Female lawmakers are endorsing a so-called Women's Economic Agenda, but not every female agrees with their ideas.
The Women's Economic Agenda comes from the Economic Policy Institute (EPI), which released the information this month flanked by Sen. Elizabeth Warren (D-Massachusetts), Rep. Rosa DeLauro (D-Connecticut), and special interest groups.
The agenda includes what organizers call 12 "bold, yet achievable" proposals to increase women's economic security through "closing the gender wage gap and fostering wage growth to all workers." These policies include raising the minimum wage and ending what EPI calls discriminatory practices that contribute to gender inequality while providing things like paid family leave.

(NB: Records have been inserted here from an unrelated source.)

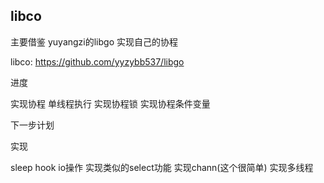 ## libco

主要借鉴 yuyangzi的libgo 实现自己的协程

libco:
https://github.com/yyzybb537/libgo

进度

实现协程
单线程执行
实现协程锁
实现协程条件变量

下一步计划

实现

sleep
hook io操作
实现类似的select功能
实现chann(这个很简单)
实现多线程
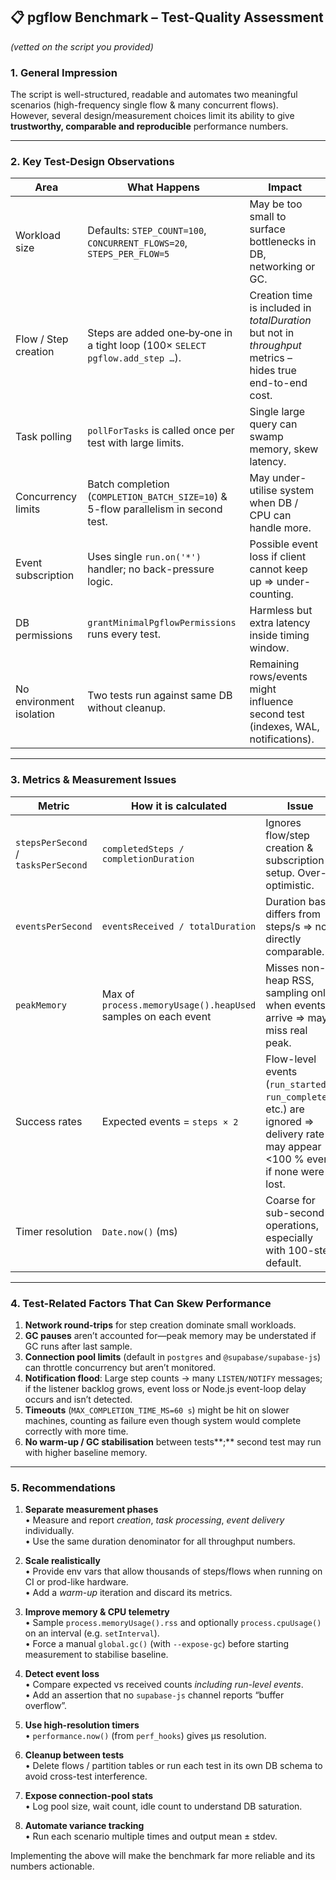 ## 📋  pgflow Benchmark – Test-Quality Assessment  
*(vetted on the script you provided)*  

### 1. General Impression
The script is well-structured, readable and automates two meaningful scenarios (high-frequency single flow & many concurrent flows).  
However, several design/measurement choices limit its ability to give **trustworthy, comparable and reproducible** performance numbers.

---

### 2. Key Test-Design Observations

| Area | What Happens | Impact |
|------|--------------|--------|
| Workload size | Defaults: `STEP_COUNT=100`, `CONCURRENT_FLOWS=20`, `STEPS_PER_FLOW=5` | May be too small to surface bottlenecks in DB, networking or GC. |
| Flow / Step creation | Steps are added one‐by‐one in a tight loop (100× `SELECT pgflow.add_step …`). | Creation time is included in *totalDuration* but not in *throughput* metrics – hides true end-to-end cost. |
| Task polling | `pollForTasks` is called once per test with large limits. | Single large query can swamp memory, skew latency. |
| Concurrency limits | Batch completion (`COMPLETION_BATCH_SIZE=10`) & 5-flow parallelism in second test. | May under-utilise system when DB / CPU can handle more. |
| Event subscription | Uses single `run.on('*')` handler; no back-pressure logic. | Possible event loss if client cannot keep up ⇒ under-counting. |
| DB permissions | `grantMinimalPgflowPermissions` runs every test. | Harmless but extra latency inside timing window. |
| No environment isolation | Two tests run against same DB without cleanup. | Remaining rows/events might influence second test (indexes, WAL, notifications). |

---

### 3. Metrics & Measurement Issues

| Metric | How it is calculated | Issue |
|--------|----------------------|-------|
| `stepsPerSecond` / `tasksPerSecond` | `completedSteps / completionDuration` | Ignores flow/step creation & subscription setup. Over-optimistic. |
| `eventsPerSecond` | `eventsReceived / totalDuration` | Duration base differs from steps/s ⇒ not directly comparable. |
| `peakMemory` | Max of `process.memoryUsage().heapUsed` samples on each event | Misses non-heap RSS, sampling only when events arrive ⇒ may miss real peak. |
| Success rates | Expected events = `steps × 2` | Flow-level events (`run_started`, `run_completed`, etc.) are ignored ⇒ delivery rate may appear <100 % even if none were lost. |
| Timer resolution | `Date.now()` (ms) | Coarse for sub-second operations, especially with 100-step default. |

---

### 4. Test-Related Factors That Can Skew Performance

1. **Network round-trips** for step creation dominate small workloads.  
2. **GC pauses** aren’t accounted for—peak memory may be understated if GC runs after last sample.  
3. **Connection pool limits** (default in `postgres` and `@supabase/supabase-js`) can throttle concurrency but aren’t monitored.  
4. **Notification flood**: Large step counts → many `LISTEN/NOTIFY` messages; if the listener backlog grows, event loss or Node.js event-loop delay occurs and isn’t detected.  
5. **Timeouts** (`MAX_COMPLETION_TIME_MS=60 s`) might be hit on slower machines, counting as failure even though system would complete correctly with more time.  
6. **No warm-up / GC stabilisation** between tests**;** second test may run with higher baseline memory.

---

### 5. Recommendations

1. **Separate measurement phases**  
   • Measure and report *creation*, *task processing*, *event delivery* individually.  
   • Use the same duration denominator for all throughput numbers.

2. **Scale realistically**  
   • Provide env vars that allow thousands of steps/flows when running on CI or prod-like hardware.  
   • Add a *warm-up* iteration and discard its metrics.

3. **Improve memory & CPU telemetry**  
   • Sample `process.memoryUsage().rss` and optionally `process.cpuUsage()` on an interval (e.g. `setInterval`).  
   • Force a manual `global.gc()` (with `--expose-gc`) before starting measurement to stabilise baseline.

4. **Detect event loss**  
   • Compare expected vs received counts *including run-level events*.  
   • Add an assertion that no `supabase-js` channel reports “buffer overflow”.

5. **Use high-resolution timers**  
   • `performance.now()` (from `perf_hooks`) gives µs resolution.

6. **Cleanup between tests**  
   • Delete flows / partition tables or run each test in its own DB schema to avoid cross-test interference.

7. **Expose connection-pool stats**  
   • Log pool size, wait count, idle count to understand DB saturation.

8. **Automate variance tracking**  
   • Run each scenario multiple times and output mean ± stdev.

Implementing the above will make the benchmark far more reliable and its numbers actionable.
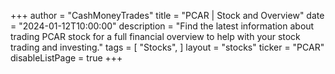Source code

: +++
author = "CashMoneyTrades"
title = "PCAR | Stock and Overview"
date = "2024-01-12T10:00:00"
description = "Find the latest information about trading PCAR stock for a full financial overview to help with your stock trading and investing."
tags = [
   "Stocks",
]
layout = "stocks"
ticker = "PCAR"
disableListPage = true
+++
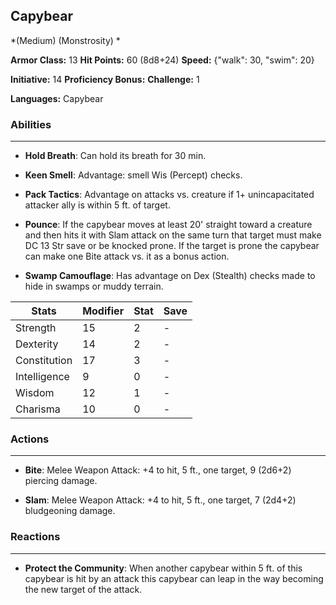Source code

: ## Capybear
*(Medium) (Monstrosity) *

**Armor Class:** 13
**Hit Points:** 60 (8d8+24)
**Speed:** {"walk": 30, "swim": 20}

**Initiative:** 14
**Proficiency Bonus:**
**Challenge:** 1

**Languages:** Capybear

### Abilities
 --- 
- **Hold Breath**: Can hold its breath for 30 min.

- **Keen Smell**: Advantage: smell Wis (Percept) checks.

- **Pack Tactics**: Advantage on attacks vs. creature if 1+ unincapacitated attacker ally is within 5 ft. of target.

- **Pounce**: If the capybear moves at least 20' straight toward a creature and then hits it with Slam attack on the same turn that target must make DC 13 Str save or be knocked prone. If the target is prone the capybear can make one Bite attack vs. it as a bonus action.

- **Swamp Camouflage**: Has advantage on Dex (Stealth) checks made to hide in swamps or muddy terrain.



| Stats | Modifier | Stat | Save
| ---- | ---- | ---- | ---- |
| Strength | 15 | 2 | - |
| Dexterity | 14 | 2 | - |
| Constitution | 17 | 3 | - |
| Intelligence | 9 | 0 | - |
| Wisdom | 12 | 1 | - |
| Charisma | 10 | 0 | - |

### Actions
 --- 
- **Bite**: Melee Weapon Attack: +4 to hit, 5 ft., one target, 9 (2d6+2) piercing damage.

- **Slam**: Melee Weapon Attack: +4 to hit, 5 ft., one target, 7 (2d4+2) bludgeoning damage.

### Reactions
 --- 
- **Protect the Community**: When another capybear within 5 ft. of this capybear is hit by an attack this capybear can leap in the way becoming the new target of the attack.

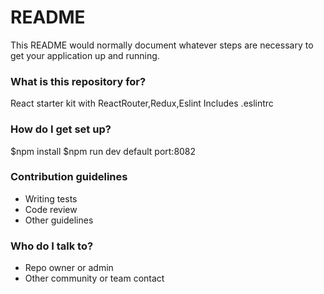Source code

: # README #

This README would normally document whatever steps are necessary to get your application up and running.

### What is this repository for? ###

React starter kit with ReactRouter,Redux,Eslint
Includes .eslintrc 

### How do I get set up? ###

$npm install
$npm run dev
default port:8082

### Contribution guidelines ###

* Writing tests
* Code review
* Other guidelines

### Who do I talk to? ###

* Repo owner or admin
* Other community or team contact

"Raising wages and boosting economic security for women is an essential part of growing and strengthening America's middle class," Sen. Warren said at the unveiling. "The proposals in EPI's Women's Economic Agenda would be powerful steps forward in the fight to level the playing field for women and families across the country."
Carrie Lukas, managing director at Independent Women's Forum, agrees that a women's economic agenda is absolutely needed, but not one of this sort.
"You see it over and over again — the push for a higher minimum wage, for government mandates on employers to provide additional benefits, all these new regulations. Some of this stuff sounds wonderful," Lukas admits. "Who doesn't want their employer to provide them with more paid leave time? But unfortunately, as Americans have seen, jobs dry up. That's, I think, the story of the Obama administration, the economic record. We have seen jobs disappear, wages stagnate, and part of the problem is that employers are being burdened with lots of new regulations."
Lukas tells OneNewsNow her idea of a women's economic agenda is one that moves away from government regulation and spending and toward economic freedom and opportunity.